Inference Endpoints (dedicated) documentation

Pause and Resume your Endpoint

Hugging Face's logo
Join the Hugging Face community

and get access to the augmented documentation experience

to get started

Pause and Resume your Endpoint

You can pause & resume endpoints to save cost and configurations. Please note that if your endpoint is in a failed state, you will need to create a new endpoint. To pause/resume your endpoint, navigate to the “overview” tab and click the button at top right corner, which will show “Pause endpoint” to pause, or “Resume endpoint” to reactivate the paused endpoint.

When pausing an endpoint the min & max number of replicas will be set to 0. When resuming an endpoint the min & max number of replicas will be set to 1. This allows you to programmatically pause and resume your endpoint by updating the “min_replicas” and “max_replicas” fields in the API. Paused inference endpoints will have the following status: PAUSED. Paused endpoints will be NOT be billed until resumed. Pausing & Resuming an endpoint is a great way to save costs when you don’t need your endpoint to be running. For example, you can easily pause your endpoint during the night or weekends. You should pause your endpoint when you don’t need it for the time being.

The url of your endpoint will remain the same, even if you pause and resume it. This means that you can pause your endpoint and resume it later without having to update your code.

Pause an Inference Endpoint

To pause an endpoint, navigate to the “overview” tab and click the button at top right corner, which says “Pause endpoint”.

Pause an Inference Endpoint

After clicking the button, you will be asked to confirm the action. Click “Pause {ENDPOINT-NAME}” to confirm.

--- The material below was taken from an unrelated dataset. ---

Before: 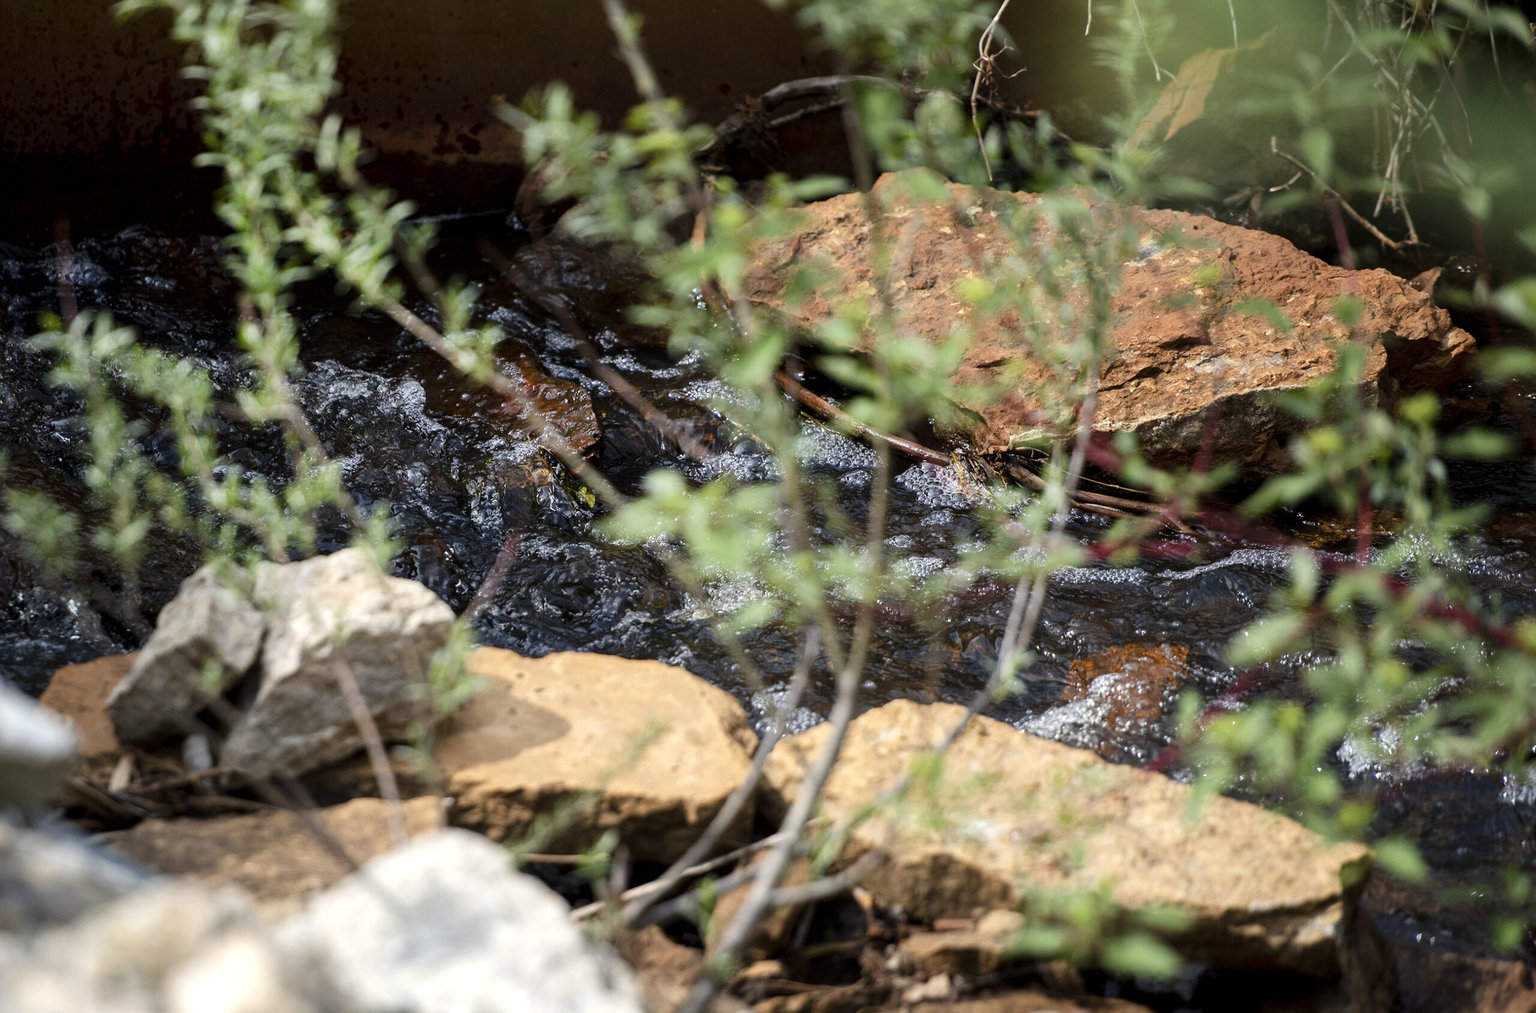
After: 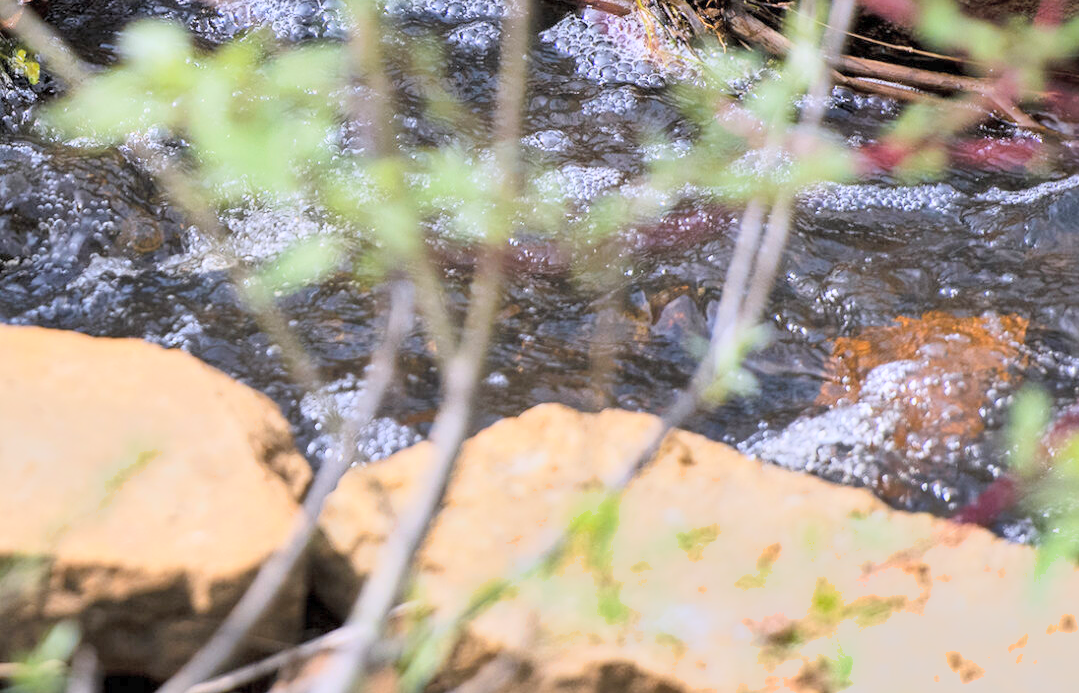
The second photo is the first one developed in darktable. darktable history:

Pause modal confirm Inference Endpoint

After that your replicas will be set to 0 and your endpoint will be paused. You can see the status change of your endpoint in the “overview” tab to PAUSED. If you do not see the PAUSED status make sure you’ve followed these instructions or contact us for help.

Paused Inference Endpoint

Resume an Inference Endpoint

To resume an endpoint, navigate to the “overview” tab and click the button at top right corner showing “Resume endpoint”.

Resume Inference Endpoint

Your endpoint will be resumed and the status will change to Initalizing and then to Running. Once your endpoint is running, you can start using it again and billing usage will incur.